DIRECTIONS >>
**a)** In the passage on integrity and authenticity, what does authenticity refer to?
**b)** Extend the passage on integrity and authenticity, picking up right after its final sentence.

:: PAGE TEXT

Integrity refers to protecting the accuracy and completeness of an asset. Integrity protects the asset from unauthorized modifications or detects whether modifications have occurred.
For example, consider a device that includes the public key of an update server. This public key is not a secret, so we might not care about ensuring its confidentiality. However, we do need to ensure that the key is not replaced or tampered with. Replacing the key would allow an attacker to make a malicious update that appeared to be a genuine update. Corrupting the key might prevent the system from installing genuine updates. This corruption would leave the system open to known attacks.
Authenticity refers to verification that an asset is what it claims to be.
Let's use again the example of a device that includes the public key of an update server. When a device downloads a software update from an update server, we need to ensure that the update is authentic. The software provider signs the update with its private key, and the device can verify the signature using its copy of the public key. By ensuring the integrity of the stored public key, the device can check the authenticity of the software update. If an attacker tries to substitute the update, we can detect this and prevent installation.

::::
:: EXTRACTED RECORDS

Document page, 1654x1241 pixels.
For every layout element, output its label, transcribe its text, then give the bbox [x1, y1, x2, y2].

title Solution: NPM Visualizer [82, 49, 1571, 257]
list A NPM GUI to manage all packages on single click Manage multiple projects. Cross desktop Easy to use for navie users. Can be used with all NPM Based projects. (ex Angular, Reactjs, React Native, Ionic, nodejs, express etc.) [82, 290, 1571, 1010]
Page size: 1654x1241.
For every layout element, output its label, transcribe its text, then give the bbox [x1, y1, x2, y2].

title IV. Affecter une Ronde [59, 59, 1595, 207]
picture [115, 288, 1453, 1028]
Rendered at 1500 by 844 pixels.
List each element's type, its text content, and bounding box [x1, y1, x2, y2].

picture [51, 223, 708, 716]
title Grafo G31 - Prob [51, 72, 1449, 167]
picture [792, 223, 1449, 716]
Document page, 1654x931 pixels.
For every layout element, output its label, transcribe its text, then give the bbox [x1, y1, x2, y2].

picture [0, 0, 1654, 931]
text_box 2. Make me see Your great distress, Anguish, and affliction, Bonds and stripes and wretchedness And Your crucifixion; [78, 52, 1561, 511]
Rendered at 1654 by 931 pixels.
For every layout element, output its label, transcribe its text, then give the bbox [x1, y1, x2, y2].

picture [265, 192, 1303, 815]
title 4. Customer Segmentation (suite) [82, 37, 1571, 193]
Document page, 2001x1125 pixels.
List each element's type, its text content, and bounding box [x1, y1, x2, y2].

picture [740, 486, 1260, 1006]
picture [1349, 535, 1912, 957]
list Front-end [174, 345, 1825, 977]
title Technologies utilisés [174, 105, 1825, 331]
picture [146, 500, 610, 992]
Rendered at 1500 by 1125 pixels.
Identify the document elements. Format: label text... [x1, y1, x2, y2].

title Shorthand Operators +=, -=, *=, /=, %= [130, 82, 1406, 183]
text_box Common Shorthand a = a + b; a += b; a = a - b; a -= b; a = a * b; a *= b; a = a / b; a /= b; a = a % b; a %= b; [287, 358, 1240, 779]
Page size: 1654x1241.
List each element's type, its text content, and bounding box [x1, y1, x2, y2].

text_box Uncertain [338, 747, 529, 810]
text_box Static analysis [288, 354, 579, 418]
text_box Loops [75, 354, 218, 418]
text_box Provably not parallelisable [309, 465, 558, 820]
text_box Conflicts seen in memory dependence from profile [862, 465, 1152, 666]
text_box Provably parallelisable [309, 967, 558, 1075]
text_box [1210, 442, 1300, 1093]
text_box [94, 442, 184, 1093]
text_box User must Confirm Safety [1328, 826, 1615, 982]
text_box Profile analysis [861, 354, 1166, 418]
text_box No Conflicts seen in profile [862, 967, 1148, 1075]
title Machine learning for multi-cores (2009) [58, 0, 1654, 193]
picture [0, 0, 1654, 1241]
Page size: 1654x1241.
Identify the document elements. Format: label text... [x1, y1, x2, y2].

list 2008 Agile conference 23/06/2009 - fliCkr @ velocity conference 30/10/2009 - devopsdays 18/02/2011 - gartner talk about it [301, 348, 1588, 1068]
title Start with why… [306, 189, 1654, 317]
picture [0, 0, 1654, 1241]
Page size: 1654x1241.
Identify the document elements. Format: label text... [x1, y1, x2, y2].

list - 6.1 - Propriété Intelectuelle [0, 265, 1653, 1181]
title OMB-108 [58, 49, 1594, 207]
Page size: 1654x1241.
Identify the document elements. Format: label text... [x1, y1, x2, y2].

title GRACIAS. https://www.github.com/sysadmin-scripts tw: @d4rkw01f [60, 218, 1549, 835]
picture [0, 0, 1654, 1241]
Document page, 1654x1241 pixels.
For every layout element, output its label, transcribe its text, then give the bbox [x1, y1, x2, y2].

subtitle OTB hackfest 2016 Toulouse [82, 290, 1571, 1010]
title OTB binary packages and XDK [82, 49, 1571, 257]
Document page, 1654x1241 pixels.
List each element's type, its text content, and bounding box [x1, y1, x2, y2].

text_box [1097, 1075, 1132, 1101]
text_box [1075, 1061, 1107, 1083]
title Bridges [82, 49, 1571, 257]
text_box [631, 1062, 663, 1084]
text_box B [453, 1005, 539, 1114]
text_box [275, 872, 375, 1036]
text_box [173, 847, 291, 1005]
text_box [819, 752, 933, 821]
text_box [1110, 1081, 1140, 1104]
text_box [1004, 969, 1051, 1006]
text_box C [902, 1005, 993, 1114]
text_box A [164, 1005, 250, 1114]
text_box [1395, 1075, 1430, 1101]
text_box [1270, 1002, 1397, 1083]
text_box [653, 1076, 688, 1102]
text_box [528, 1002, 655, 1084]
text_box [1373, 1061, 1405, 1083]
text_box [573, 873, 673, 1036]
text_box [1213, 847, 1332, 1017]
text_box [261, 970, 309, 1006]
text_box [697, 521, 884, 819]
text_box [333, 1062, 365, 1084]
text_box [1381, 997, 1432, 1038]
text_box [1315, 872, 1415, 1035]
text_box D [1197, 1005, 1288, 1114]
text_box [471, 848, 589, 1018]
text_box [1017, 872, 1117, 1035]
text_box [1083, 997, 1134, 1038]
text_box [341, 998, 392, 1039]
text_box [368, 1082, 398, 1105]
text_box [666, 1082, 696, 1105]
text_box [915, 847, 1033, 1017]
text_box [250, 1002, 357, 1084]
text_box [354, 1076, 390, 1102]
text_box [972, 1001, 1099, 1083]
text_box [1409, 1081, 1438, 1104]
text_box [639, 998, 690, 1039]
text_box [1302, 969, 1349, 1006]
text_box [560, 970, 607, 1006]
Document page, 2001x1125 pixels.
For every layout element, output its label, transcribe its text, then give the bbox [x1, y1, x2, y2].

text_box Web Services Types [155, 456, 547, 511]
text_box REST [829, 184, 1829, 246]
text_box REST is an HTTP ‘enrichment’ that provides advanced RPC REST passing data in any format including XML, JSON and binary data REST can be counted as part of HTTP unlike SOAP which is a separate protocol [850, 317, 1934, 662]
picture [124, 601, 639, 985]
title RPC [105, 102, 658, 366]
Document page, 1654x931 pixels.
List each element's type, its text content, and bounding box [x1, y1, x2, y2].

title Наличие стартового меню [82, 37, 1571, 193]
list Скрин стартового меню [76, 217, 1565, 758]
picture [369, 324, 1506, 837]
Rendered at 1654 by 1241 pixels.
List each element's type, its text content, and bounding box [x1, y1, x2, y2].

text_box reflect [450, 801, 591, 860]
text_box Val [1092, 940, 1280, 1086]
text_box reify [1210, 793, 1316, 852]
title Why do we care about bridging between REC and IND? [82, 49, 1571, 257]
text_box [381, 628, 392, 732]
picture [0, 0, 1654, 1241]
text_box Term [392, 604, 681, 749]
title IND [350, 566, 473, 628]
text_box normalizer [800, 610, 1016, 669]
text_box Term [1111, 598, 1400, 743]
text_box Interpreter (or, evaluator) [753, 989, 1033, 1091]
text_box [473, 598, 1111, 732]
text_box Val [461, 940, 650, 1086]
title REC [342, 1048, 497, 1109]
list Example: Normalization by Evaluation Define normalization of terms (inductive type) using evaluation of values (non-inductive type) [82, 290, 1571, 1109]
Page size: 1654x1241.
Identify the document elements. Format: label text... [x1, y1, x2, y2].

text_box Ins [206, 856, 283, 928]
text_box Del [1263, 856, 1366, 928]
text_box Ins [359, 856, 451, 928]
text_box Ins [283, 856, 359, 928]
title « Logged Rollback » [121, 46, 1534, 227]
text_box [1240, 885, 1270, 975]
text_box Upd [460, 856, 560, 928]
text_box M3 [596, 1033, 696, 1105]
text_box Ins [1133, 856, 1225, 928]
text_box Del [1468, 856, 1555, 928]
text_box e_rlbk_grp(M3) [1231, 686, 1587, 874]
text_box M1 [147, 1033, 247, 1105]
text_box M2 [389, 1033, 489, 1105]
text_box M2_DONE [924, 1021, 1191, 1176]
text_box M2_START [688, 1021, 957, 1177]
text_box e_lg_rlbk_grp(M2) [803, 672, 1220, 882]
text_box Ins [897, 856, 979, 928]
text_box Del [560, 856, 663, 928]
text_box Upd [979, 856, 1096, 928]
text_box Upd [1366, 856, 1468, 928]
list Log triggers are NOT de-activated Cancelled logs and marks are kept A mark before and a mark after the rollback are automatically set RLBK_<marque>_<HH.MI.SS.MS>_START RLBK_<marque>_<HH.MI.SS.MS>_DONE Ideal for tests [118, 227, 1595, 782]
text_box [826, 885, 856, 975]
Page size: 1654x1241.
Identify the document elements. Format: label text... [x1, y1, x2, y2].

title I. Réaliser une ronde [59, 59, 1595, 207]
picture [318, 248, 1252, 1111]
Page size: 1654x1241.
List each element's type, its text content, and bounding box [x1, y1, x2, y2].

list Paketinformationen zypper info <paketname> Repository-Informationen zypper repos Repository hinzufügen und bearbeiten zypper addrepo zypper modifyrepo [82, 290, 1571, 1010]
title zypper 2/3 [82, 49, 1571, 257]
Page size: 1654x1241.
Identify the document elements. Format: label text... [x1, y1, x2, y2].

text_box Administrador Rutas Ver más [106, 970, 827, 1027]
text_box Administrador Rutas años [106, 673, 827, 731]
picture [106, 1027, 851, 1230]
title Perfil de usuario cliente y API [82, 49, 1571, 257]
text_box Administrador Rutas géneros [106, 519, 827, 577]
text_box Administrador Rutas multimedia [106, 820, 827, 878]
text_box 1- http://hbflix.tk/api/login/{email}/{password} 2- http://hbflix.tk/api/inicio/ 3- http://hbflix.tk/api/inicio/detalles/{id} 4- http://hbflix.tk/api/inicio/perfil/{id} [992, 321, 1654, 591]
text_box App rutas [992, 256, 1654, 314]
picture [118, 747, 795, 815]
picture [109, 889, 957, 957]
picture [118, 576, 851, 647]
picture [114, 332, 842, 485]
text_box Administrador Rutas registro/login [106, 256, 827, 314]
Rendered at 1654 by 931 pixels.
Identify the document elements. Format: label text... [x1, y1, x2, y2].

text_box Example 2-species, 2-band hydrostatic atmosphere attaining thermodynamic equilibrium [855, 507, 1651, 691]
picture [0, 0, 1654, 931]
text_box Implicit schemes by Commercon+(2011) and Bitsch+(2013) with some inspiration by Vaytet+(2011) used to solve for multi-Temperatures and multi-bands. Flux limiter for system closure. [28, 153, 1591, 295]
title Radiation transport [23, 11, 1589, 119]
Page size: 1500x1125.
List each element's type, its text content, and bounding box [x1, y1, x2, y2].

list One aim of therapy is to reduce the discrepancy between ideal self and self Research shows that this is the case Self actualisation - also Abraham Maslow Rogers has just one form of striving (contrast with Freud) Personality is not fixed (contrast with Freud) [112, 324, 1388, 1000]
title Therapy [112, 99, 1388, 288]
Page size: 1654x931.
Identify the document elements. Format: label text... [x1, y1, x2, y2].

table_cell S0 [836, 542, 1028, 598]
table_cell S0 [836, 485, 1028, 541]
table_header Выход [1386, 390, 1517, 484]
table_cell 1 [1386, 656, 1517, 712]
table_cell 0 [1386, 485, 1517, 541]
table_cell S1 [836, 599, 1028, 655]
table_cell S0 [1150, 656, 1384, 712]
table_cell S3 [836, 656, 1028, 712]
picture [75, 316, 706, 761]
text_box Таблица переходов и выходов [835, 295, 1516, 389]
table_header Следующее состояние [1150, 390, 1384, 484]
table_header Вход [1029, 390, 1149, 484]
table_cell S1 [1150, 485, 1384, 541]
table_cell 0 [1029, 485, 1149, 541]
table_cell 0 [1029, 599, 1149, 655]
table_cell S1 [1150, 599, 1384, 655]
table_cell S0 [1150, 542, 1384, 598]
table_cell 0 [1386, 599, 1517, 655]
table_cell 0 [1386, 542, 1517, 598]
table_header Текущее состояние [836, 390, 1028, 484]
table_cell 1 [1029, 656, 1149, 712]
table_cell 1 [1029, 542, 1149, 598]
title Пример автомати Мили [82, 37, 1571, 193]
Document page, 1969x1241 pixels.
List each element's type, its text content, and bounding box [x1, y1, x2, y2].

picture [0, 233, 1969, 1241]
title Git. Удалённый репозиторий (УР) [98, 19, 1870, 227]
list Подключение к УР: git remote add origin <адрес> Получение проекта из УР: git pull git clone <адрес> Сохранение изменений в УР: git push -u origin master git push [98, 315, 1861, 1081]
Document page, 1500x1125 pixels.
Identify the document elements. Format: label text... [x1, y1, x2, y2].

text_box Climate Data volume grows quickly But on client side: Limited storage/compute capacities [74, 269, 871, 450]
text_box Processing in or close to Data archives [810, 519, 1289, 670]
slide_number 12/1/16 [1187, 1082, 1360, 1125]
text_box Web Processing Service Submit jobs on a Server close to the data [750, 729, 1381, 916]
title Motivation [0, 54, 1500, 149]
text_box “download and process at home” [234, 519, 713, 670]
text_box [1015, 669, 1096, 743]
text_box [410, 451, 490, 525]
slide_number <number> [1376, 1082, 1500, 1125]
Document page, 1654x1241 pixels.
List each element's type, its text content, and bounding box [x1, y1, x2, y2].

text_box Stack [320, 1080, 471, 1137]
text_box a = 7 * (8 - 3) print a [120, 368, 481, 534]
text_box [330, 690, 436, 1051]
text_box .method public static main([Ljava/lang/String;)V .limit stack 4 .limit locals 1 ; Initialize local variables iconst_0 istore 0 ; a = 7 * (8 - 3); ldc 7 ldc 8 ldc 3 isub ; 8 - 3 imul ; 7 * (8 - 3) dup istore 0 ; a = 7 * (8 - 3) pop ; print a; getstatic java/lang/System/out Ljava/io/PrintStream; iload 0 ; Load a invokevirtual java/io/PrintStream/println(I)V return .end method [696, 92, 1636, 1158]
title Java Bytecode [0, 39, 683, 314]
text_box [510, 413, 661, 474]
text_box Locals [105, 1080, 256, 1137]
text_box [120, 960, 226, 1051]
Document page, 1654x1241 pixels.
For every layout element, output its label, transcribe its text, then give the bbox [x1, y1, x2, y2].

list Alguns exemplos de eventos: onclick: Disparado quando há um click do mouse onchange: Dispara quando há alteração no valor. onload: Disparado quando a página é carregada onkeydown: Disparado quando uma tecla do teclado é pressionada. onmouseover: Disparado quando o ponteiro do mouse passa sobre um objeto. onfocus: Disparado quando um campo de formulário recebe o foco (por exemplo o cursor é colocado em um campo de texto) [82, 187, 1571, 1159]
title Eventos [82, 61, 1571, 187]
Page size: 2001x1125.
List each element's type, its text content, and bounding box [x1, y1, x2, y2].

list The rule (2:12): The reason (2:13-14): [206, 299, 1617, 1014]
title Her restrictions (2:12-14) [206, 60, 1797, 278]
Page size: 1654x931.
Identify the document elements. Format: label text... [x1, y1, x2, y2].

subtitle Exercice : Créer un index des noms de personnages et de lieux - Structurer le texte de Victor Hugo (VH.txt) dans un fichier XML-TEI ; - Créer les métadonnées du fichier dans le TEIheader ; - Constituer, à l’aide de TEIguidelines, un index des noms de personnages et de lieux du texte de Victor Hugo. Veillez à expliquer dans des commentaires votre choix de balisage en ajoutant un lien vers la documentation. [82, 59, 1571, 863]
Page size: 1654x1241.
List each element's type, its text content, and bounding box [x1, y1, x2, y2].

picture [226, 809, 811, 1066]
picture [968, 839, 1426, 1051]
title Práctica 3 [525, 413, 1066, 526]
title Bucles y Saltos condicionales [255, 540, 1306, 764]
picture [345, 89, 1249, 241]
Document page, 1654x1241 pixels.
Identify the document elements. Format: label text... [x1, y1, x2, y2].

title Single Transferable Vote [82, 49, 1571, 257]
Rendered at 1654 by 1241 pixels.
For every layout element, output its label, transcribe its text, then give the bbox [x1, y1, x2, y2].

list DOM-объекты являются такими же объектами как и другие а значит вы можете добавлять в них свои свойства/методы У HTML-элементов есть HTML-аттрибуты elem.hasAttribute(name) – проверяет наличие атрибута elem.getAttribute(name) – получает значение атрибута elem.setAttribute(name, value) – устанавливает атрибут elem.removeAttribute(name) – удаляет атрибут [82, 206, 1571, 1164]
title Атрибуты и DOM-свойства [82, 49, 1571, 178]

::::

EXERCISE ANSWERS >>
**a)** Authenticity refers to verification that an asset is what it claims to be.

**b)**
Availability means that authorized users can access and use the asset in the ways that it is intended to be used.
A denial-of-service attack is a common method of denying availability. Typically, a denial-of-service attack involves flooding a system with false requests or data. For example, a denial-of-service attack might send large numbers of requests to a website, hoping to make the website so busy that it cannot service its genuine users.
Availability is about ensuring that, even if attacked, the user can still access and use an asset.